Mai far perder tempo al sistema giudiziario: le contestazioni si pagano (e non poco)

La diciassettesima Sezione del Tribunale di Roma, ritenuta eccessivamente generica e non sufficientemente provata la citazione con la quale parte attrice chiedeva l’accertamento della gratuità del mutuo e la restituzione delle somme che la stessa asseriva illegittimamente incassate dalla Banca convenuta a titolo di interessi usurari, ha condannato d’ufficio parte attrice all’esemplare somma del doppio delle spese di lite liquidate ai sensi del Decreto Ministeriale 55/2014 per danno arrecato sia alla Banca, ingiustamente coinvolta, sia al sistema giudiziario.

Con atto di citazione, infatti, parte attrice deduceva semplicemente la violazione della normativa antiusura con riferimento al tasso moratorio in sé considerato e come pattuito in contratto di mutuo nonché l’illegittimità del sistema di ammortamento alla francese.
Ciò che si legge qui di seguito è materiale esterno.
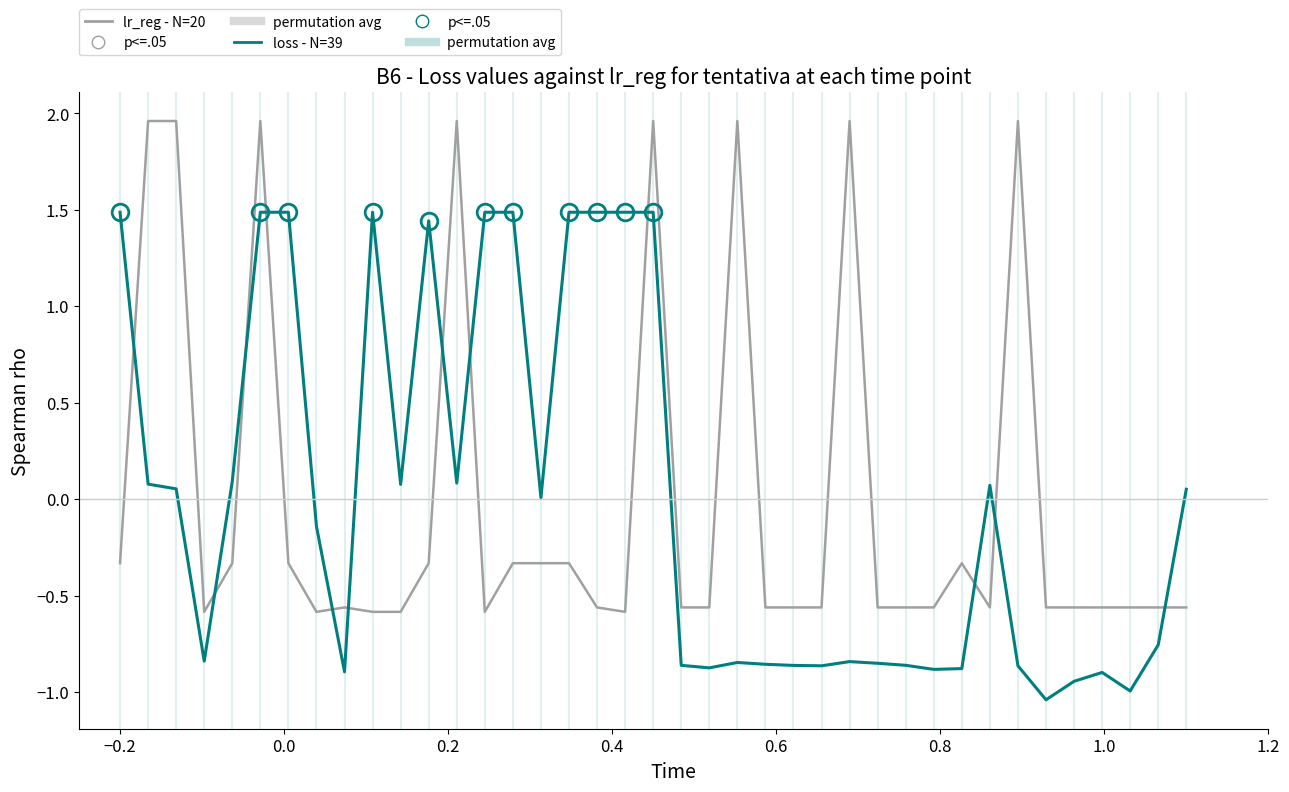

How many series are shown in this chart?

2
Del tutto, depositava perizia contabile a sostegno della propria difesa.

Ebbene, richiamando i principi cardine dell’ordinamento processuale – sempre più disattesi dai Clienti degli Istituti di Credito che, improvvisamente insoddisfatti, lamentano illegittimità perpetrate in loro danno dalla Banche – il Giudice adito ha ricordato come “il cliente non può limitarsi ad una generica contestazione delle operazioni e delle clausole contrattuali asseritamente illegittime ma deve indicare in modo specifico quali siano gli addebiti che ritiene non dovuti, specificando quali siano le poste illegittime, sia sotto il profilo dell’an che del quantum debeatur”. Prosegue, “qualora si lamenti l’applicazione di interessi anatocistici, è necessario indicare i tassi di interesse concordati per iscritto oltre che gli importi che sarebbero stati illegittimamente contabilizzati in correlazione all’erogazione del credito. Qualora la doglianza riguardi l’applicazione di interessi usurari, occorre indicare il tasso concordato, nonché quello che si ritiene sia stato effettivamente praticato – unitamente ai criteri di determinazione dello stesso- , l’esatto periodo di superamento del tasso soglia e i vari tassi soglia nei diversi periodi in cui se ne assume il superamento nonché l’esatta contestazione relativa alla dedotta usura: infine occorre indicare con conteggi chiari e verificabili, le somme che si assumono illegittimamente percepite dalla banca in applicazione degli interessi ritenuti usurari”.

Si specifica, inoltre, che parte attrice ha semplicemente rinviato alla perizia stragiudiziale allegata al fascicolo di parte ma questa “è priva di qualunque onere probatorio posto che le perizie contabili costituiscono una mera allegazione difensiva a contenuto tecnico”. E, comunque, la stessa “non può essere considerata dal Tribunale attesa la palese inattendibilità della stessa la quale applica criteri matematici difformi di quelli indicati dalla Banca d’Italia, che questo giudice ritiene di dovere applicare”.

Dalla genericità e dall’approssimatezza di controparte, il Giudice adito ha conseguentemente ritenuto violati molteplici principi del nostro ordinamento: quello dell’onere della prova ex art. 2697 c.c., che notoriamente grava su chi intende azionare un diritto; quello che impone all’attore di esporre con precisione i fatti e gli elementi di diritto a base della domanda specifica che si vuole proporre ex art. 163 c.p.c.; ma, soprattutto, ha valutato oltraggiato il diritto di difesa, costituzionalmente garantito dall’art. 24 Cost., dal momento che contestazioni generiche impediscono di comprendere di quale concreto pregiudizio si chieda il ristoro con la conseguenza che, da un lato, parte convenuta non può accuratamente difendersi e, dall’altra, che il Giudice non viene messo nelle condizioni di svolgere diligentemente il proprio operato, ingorgando quindi – inutilmente – un sistema giudiziario, già oberato.

In conclusione, quindi, il Tribunale adito, considerata pretestuosa la domanda proposta – coltivata nonostante l’evidenza della carenza di allegazione e probatoria – ha classificato il procedimento de quo tra quelli introdotti per finalità strumentali e dilatorie e, per l’effetto, ha ritenuto tale comportamento “abusivo, meritevole di essere adeguatamente sanzionato”.